Prompt: Before copying, remove every picture, and then repeat all entries below precisely as written.

Before-and-after change records:
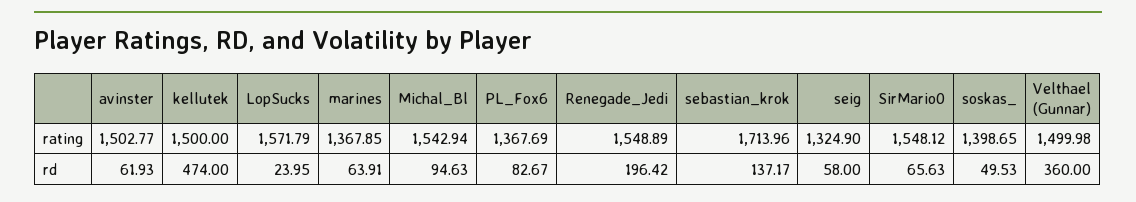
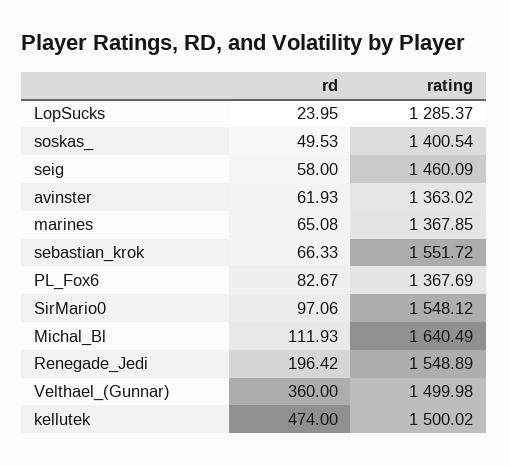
avinster, rating: 1502.77 -> 1363.02
kellutek, rating: 1500 -> 1500.02
LopSucks, rating: 1571.79 -> 1285.37
Michal_Bl, rating: 1542.94 -> 1640.49
sebastian_krok, rating: 1713.96 -> 1551.72
seig, rating: 1324.9 -> 1460.09
soskas_, rating: 1398.65 -> 1400.54
marines, rd: 63.91 -> 65.08
Michal_Bl, rd: 94.63 -> 111.93
sebastian_krok, rd: 137.17 -> 66.33
SirMario0, rd: 65.63 -> 97.06

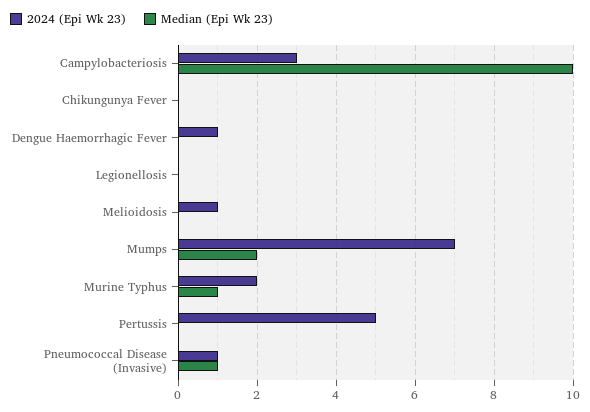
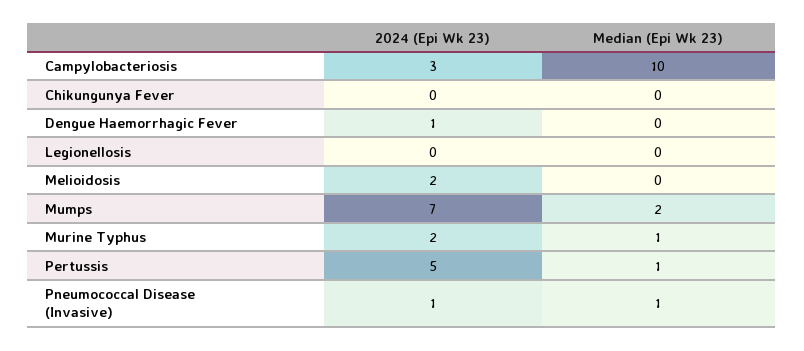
2024 (Epi Wk 23), Melioidosis: 1 -> 2
Median (Epi Wk 23), Pertussis: 0 -> 1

Output for this task:
avinster, rating: 1502.77 -> 1363.02
kellutek, rating: 1500 -> 1500.02
LopSucks, rating: 1571.79 -> 1285.37
Michal_Bl, rating: 1542.94 -> 1640.49
sebastian_krok, rating: 1713.96 -> 1551.72
seig, rating: 1324.9 -> 1460.09
soskas_, rating: 1398.65 -> 1400.54
marines, rd: 63.91 -> 65.08
Michal_Bl, rd: 94.63 -> 111.93
sebastian_krok, rd: 137.17 -> 66.33
SirMario0, rd: 65.63 -> 97.06

2024 (Epi Wk 23), Melioidosis: 1 -> 2
Median (Epi Wk 23), Pertussis: 0 -> 1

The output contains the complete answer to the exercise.